Qué hacer:
a) Según el fragmento sobre los uniformes de la policía provincial, ¿cuál era el principal distintivo de los militares?
b) Prosigue el fragmento sobre los uniformes de la policía provincial desde el punto en que termina.

Fragmento de texto:
++++++++++

El martes 31 de agosto de 1943 apareció publicado un insólito pedido a
las autoridades provinciales para que se alteren los uniformes de gala de la
policía provincial, por considerarse que eran “muy similares” a los de los
militares, especialmente en lo concerniente a su principal distintivo, el sable
de oficial:
En el diseñamiento[6] de los uniformes
policiales se ha observado desde hace tiempo una tendencia creciente a imitar
los del Ejército, la que se ha acentuado al punto de convertirlos en una copia
fiel de los mismos…Esa similitud en los uniformes origina confusiones que no
tienen razón de ser para las personas no suficientemente compenetradas de las
características diferenciales del vestuario, y debe tenderse a que
desaparezcan…Pero un punto en que es menester recalcar aún más la insistencia
es en el uso del sable de oficial del ejército…la nación otorga el sable a los
miembros de sus fuerzas armadas como un emblema de mando del que los inviste al
egresar del colegio militar y existen disposiciones que reservan tan solo a
ellos el derecho de llevarlo a la cintura (1943, 31 de agosto, Los principios.

++++++++++

Listado recibido:

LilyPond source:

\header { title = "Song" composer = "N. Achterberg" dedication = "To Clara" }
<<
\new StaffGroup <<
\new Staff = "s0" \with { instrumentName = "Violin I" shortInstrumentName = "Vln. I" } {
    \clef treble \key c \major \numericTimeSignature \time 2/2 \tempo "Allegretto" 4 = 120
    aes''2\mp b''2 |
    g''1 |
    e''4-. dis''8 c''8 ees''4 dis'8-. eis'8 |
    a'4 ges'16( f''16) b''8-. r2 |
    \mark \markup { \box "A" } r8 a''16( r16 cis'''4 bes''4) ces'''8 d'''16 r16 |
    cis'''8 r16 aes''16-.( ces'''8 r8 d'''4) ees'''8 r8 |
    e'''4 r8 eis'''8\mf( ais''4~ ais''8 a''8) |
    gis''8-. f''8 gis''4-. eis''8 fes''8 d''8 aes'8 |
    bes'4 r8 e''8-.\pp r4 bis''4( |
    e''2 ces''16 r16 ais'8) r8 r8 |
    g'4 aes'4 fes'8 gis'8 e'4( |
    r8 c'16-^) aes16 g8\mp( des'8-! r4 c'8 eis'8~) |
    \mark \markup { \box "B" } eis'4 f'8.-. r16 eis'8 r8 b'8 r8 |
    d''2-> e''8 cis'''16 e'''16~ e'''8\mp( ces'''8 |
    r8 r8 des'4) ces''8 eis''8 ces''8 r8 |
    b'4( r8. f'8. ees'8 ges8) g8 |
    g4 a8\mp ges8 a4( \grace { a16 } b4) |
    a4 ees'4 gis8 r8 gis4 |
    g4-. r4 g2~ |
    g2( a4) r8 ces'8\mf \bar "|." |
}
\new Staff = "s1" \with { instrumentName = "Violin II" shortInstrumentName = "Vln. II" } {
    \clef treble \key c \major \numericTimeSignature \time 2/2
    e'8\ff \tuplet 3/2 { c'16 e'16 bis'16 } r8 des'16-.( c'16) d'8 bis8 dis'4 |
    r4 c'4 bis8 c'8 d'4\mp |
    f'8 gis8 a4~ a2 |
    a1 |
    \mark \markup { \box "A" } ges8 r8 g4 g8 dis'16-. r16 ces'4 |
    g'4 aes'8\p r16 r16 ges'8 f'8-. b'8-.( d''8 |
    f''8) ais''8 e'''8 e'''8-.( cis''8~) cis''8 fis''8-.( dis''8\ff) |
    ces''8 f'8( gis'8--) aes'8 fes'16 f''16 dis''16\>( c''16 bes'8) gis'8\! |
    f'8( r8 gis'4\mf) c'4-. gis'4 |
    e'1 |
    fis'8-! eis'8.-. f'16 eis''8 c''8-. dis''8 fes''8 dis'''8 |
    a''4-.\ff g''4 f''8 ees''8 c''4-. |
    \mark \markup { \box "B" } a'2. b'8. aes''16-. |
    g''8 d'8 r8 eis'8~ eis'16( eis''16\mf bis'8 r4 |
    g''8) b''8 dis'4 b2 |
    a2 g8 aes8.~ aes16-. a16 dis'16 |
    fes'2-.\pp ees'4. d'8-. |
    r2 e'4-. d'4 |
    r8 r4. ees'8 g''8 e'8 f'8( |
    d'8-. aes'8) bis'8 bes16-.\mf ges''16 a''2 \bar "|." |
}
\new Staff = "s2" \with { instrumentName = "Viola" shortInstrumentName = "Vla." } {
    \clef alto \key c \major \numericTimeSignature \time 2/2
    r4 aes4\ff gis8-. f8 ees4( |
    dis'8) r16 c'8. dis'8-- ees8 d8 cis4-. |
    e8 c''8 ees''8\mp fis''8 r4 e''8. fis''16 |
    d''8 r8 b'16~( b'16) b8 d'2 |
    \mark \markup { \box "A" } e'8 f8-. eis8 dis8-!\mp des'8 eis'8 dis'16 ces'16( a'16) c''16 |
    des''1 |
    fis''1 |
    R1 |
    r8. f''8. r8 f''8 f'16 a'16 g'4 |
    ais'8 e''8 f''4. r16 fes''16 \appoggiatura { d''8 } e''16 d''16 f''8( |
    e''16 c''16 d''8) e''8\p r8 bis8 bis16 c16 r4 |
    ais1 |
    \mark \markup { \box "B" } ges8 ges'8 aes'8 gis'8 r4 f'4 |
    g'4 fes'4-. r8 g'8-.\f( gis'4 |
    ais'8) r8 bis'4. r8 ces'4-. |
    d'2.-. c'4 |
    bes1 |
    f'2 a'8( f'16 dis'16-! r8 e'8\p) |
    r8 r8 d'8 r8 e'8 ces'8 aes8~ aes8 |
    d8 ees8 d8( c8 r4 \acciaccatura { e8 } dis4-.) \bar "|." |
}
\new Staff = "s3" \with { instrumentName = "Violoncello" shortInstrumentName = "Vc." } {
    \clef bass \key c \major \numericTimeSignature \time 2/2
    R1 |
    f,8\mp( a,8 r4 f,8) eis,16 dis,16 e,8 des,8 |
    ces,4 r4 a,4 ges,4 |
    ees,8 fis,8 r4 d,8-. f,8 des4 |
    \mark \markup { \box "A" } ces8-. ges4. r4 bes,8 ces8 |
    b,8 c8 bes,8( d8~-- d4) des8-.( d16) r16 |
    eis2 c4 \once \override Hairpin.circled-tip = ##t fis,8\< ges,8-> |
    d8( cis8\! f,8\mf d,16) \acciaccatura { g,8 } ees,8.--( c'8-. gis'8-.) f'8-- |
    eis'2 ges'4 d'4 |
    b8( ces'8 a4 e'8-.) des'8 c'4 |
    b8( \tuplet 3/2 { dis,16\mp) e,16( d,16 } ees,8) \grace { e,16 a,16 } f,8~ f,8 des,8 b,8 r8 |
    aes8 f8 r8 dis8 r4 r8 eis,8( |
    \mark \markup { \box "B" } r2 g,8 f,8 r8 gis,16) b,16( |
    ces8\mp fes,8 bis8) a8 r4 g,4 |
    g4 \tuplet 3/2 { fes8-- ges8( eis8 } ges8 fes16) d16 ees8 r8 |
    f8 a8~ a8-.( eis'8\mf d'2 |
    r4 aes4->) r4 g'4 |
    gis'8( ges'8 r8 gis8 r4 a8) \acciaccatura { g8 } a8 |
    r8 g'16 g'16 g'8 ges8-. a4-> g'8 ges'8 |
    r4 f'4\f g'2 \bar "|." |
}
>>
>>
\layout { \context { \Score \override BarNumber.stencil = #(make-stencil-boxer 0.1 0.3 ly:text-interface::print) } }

++++++++++

Respuestas:
a) El sable de oficial.

b)
p.4)
Como podemos apreciar en esta aparentemente insignificante noticia, el
dispositivo desarrollado en pleno contexto dictatorial para dotar a las
autoridades militares de un poder de mando indiscutido y plenamente reconocido
sobre la población civil, no reparaba en ningún detalle. Reiteradamente se
puede percibir en esta noticia a los principales “aliados” y “colaboradores”
civiles del régimen como los más preocupados por mantener la autoridad política
militar sin “macula” alguna, denunciando con su celo la plenamente simbiótica
relación que los unía.
El siguiente episodio refleja probablemente mejor que ningún otro esta
relación entre dos corporaciones que constituían por segunda vez el núcleo duro
de la alianza gobernante detrás de cada experiencia dictatorial del siglo XX
argentino:
En la quietud campesina de
Sumampa, donde se alza el histórico santuario de Nuestra Señora de la
Consolación se realizará en estos días una devota ceremonia: el ofrecimiento de
su espada por el general Argentino y embajador ante Río de janeiro, Arturo
Rawson. Se renovará así una ceremonia tocante en lugares de tradición, como aquel
delicioso y apartado sitio del interior argentino (1943, 16 de setiembre, Los
principios. p.4)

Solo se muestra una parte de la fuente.